--- START ---

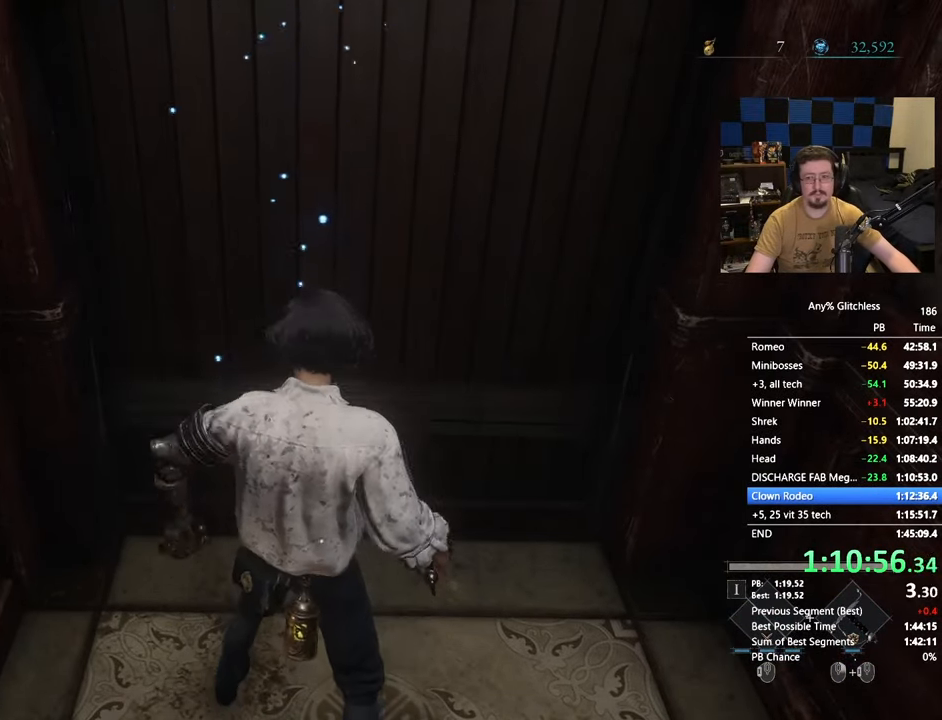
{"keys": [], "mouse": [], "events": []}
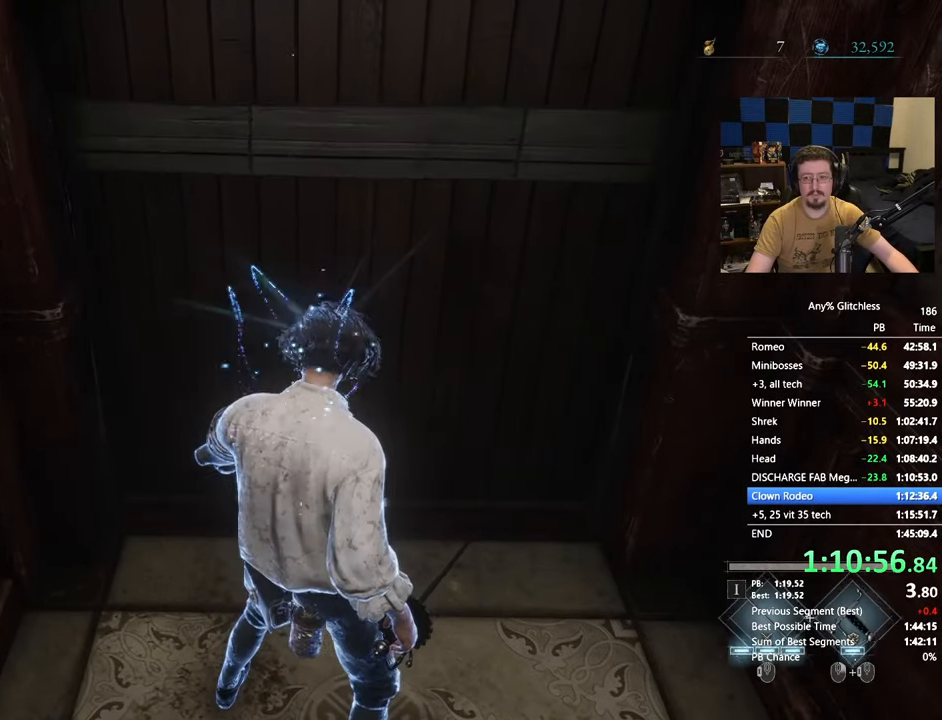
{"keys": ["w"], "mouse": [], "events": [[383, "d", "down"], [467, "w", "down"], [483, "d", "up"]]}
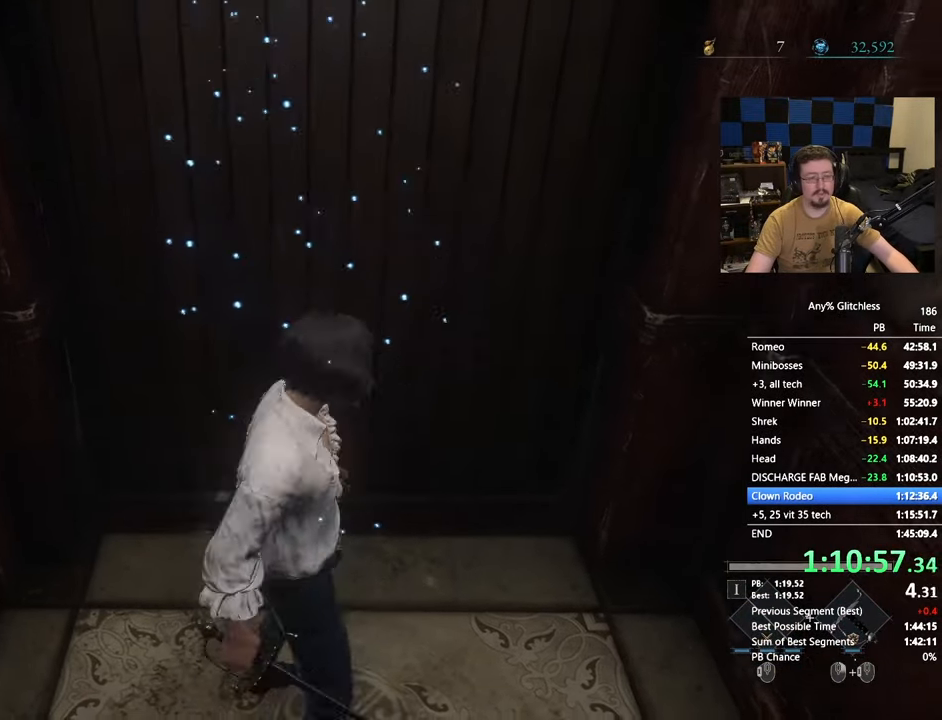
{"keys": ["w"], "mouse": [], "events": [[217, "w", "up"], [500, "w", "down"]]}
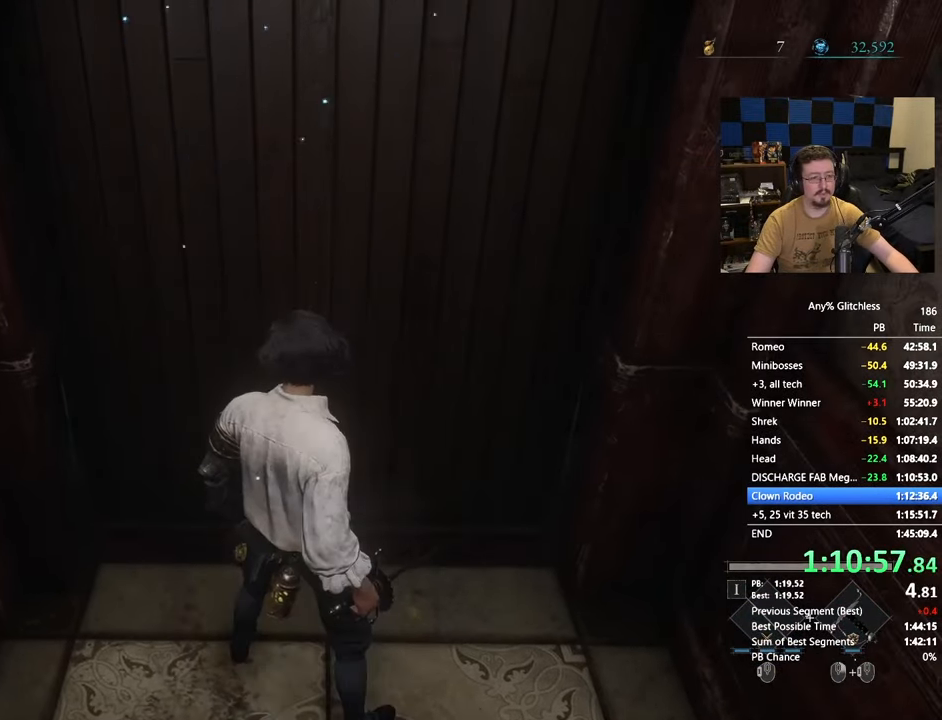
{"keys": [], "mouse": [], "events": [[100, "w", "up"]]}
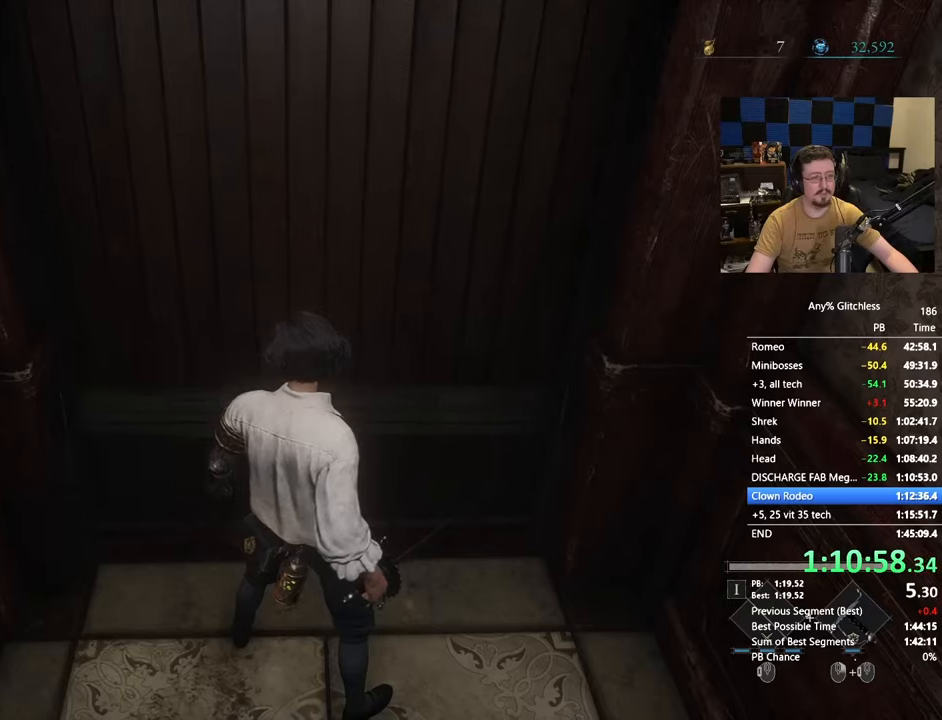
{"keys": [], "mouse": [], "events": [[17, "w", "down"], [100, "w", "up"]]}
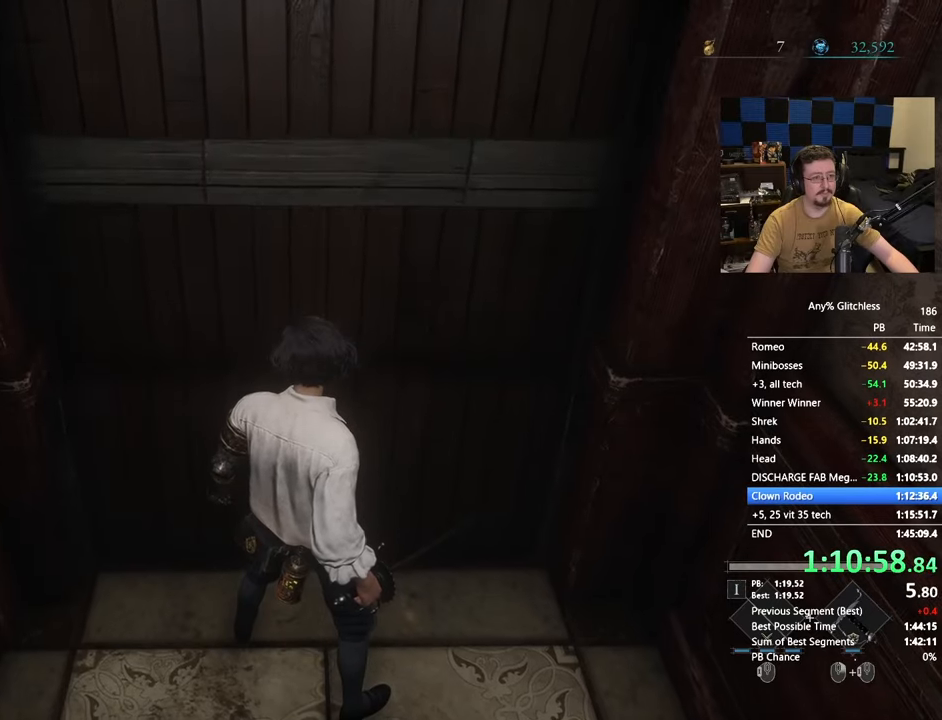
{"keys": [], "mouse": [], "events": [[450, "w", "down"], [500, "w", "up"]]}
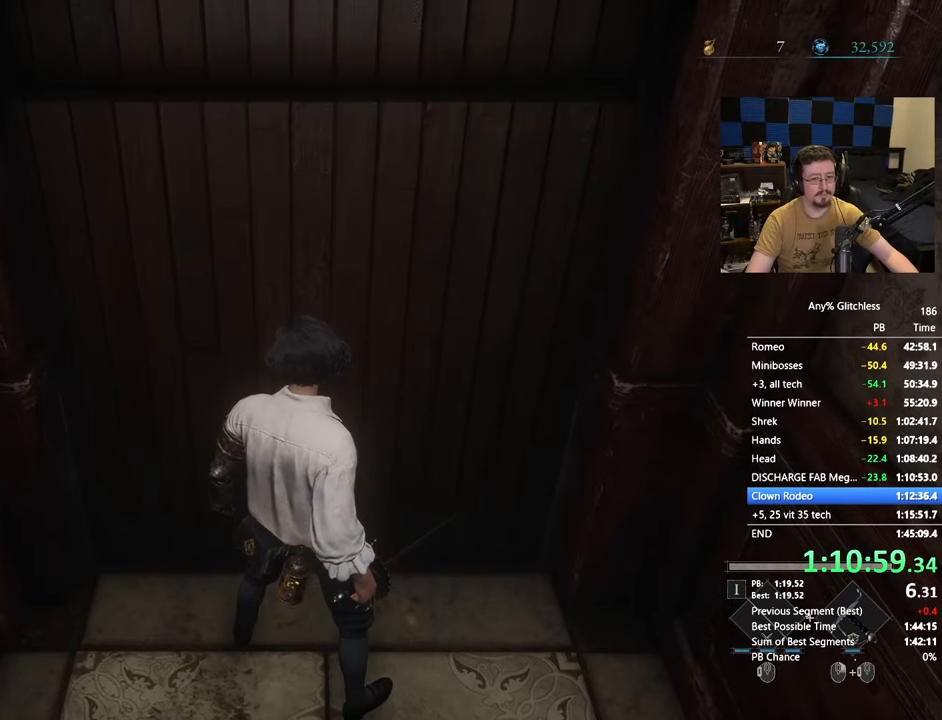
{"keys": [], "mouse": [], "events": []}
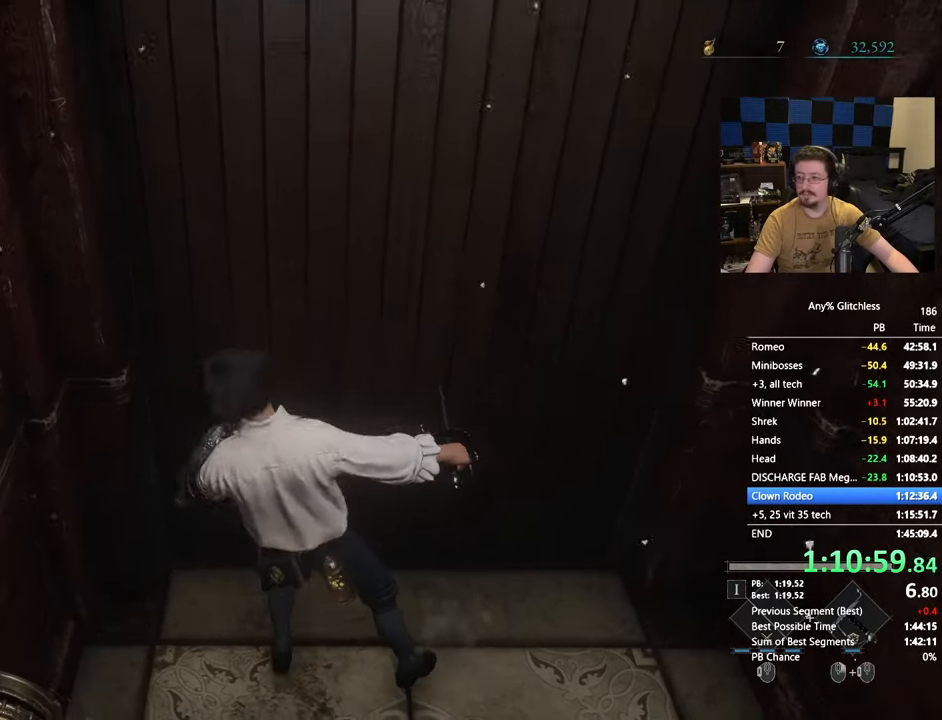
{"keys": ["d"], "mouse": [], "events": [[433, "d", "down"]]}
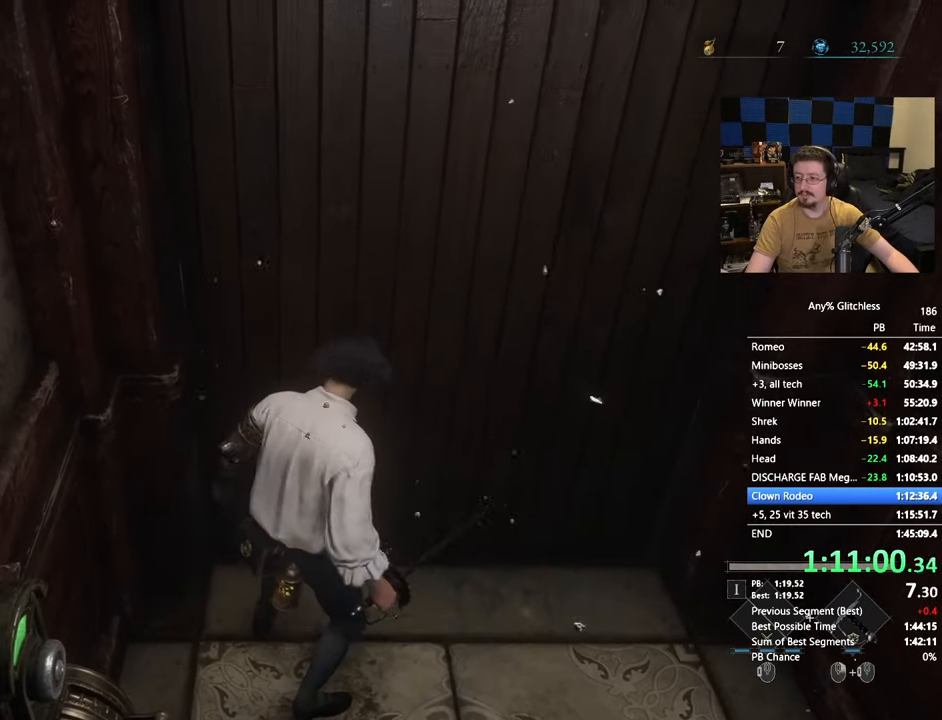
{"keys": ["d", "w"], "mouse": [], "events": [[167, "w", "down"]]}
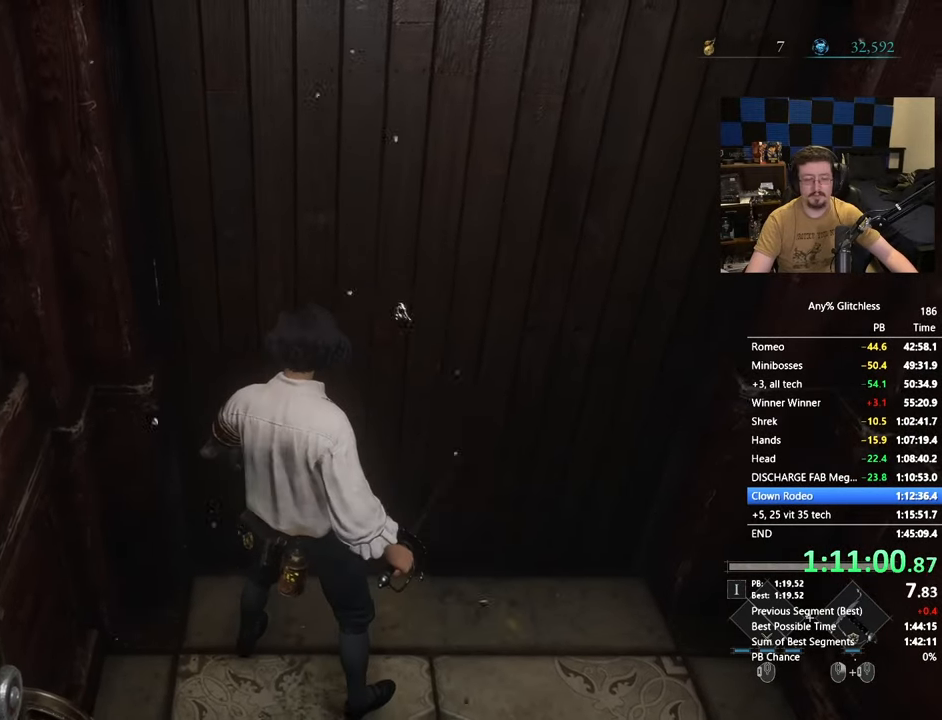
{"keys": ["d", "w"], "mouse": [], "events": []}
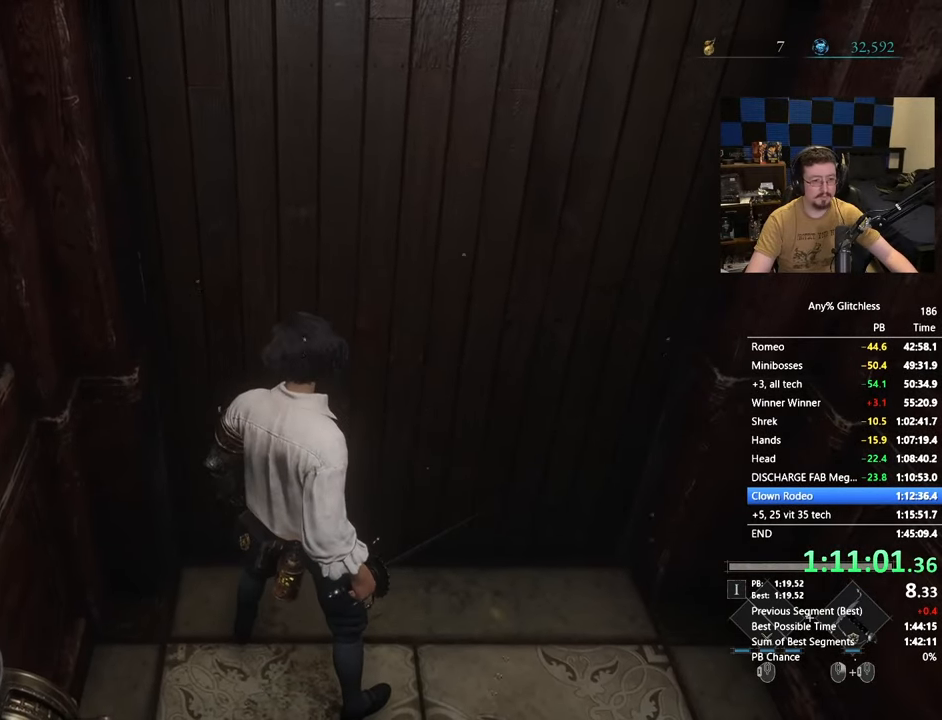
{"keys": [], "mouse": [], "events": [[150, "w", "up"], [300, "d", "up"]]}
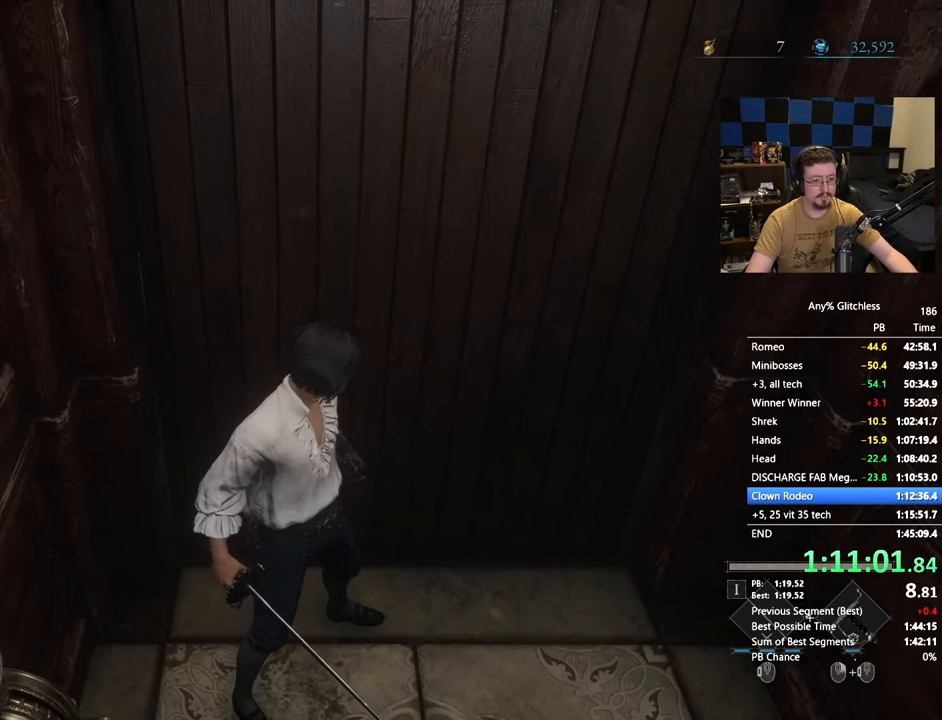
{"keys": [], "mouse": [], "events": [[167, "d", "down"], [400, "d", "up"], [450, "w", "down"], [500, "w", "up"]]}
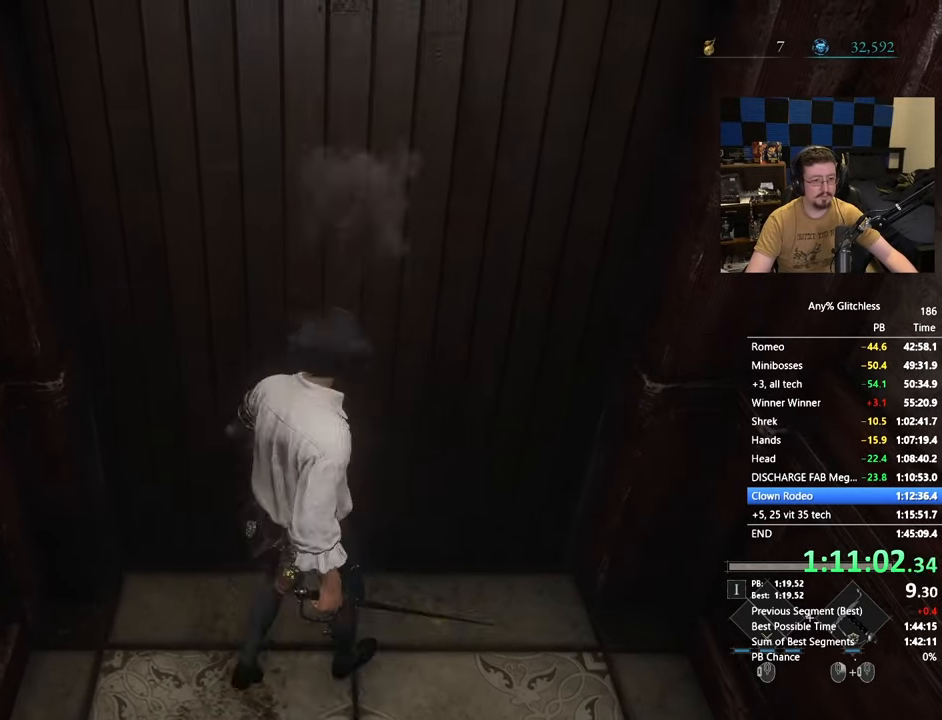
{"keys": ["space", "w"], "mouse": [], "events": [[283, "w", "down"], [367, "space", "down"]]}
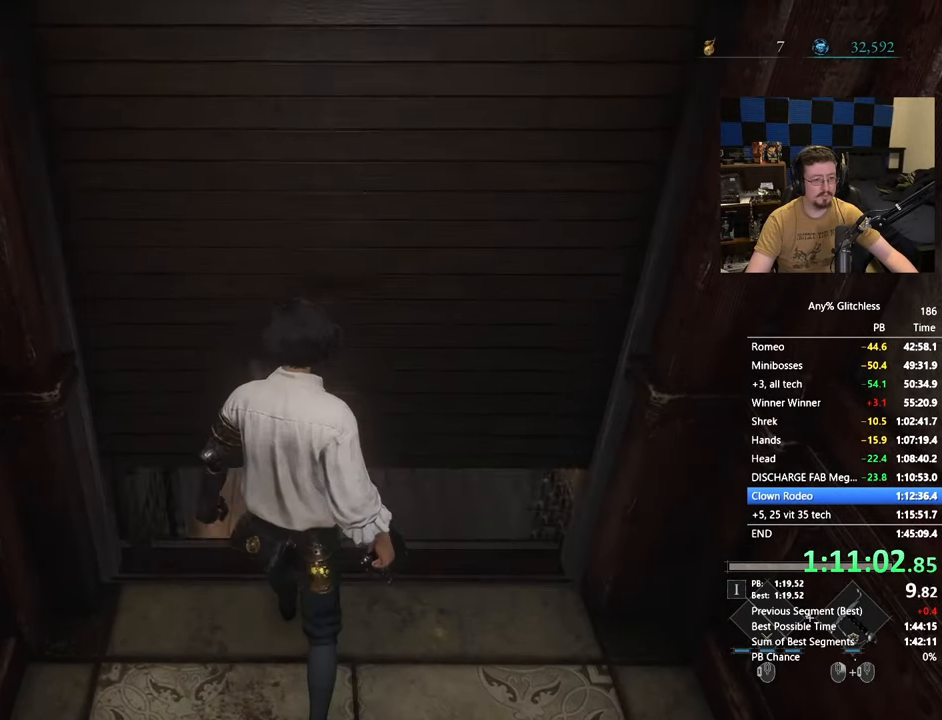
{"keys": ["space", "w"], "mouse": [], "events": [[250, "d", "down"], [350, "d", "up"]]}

--- END ---

What is needed => Find how many lines in the records contain the string "down", then give the number alone.

Task result => 9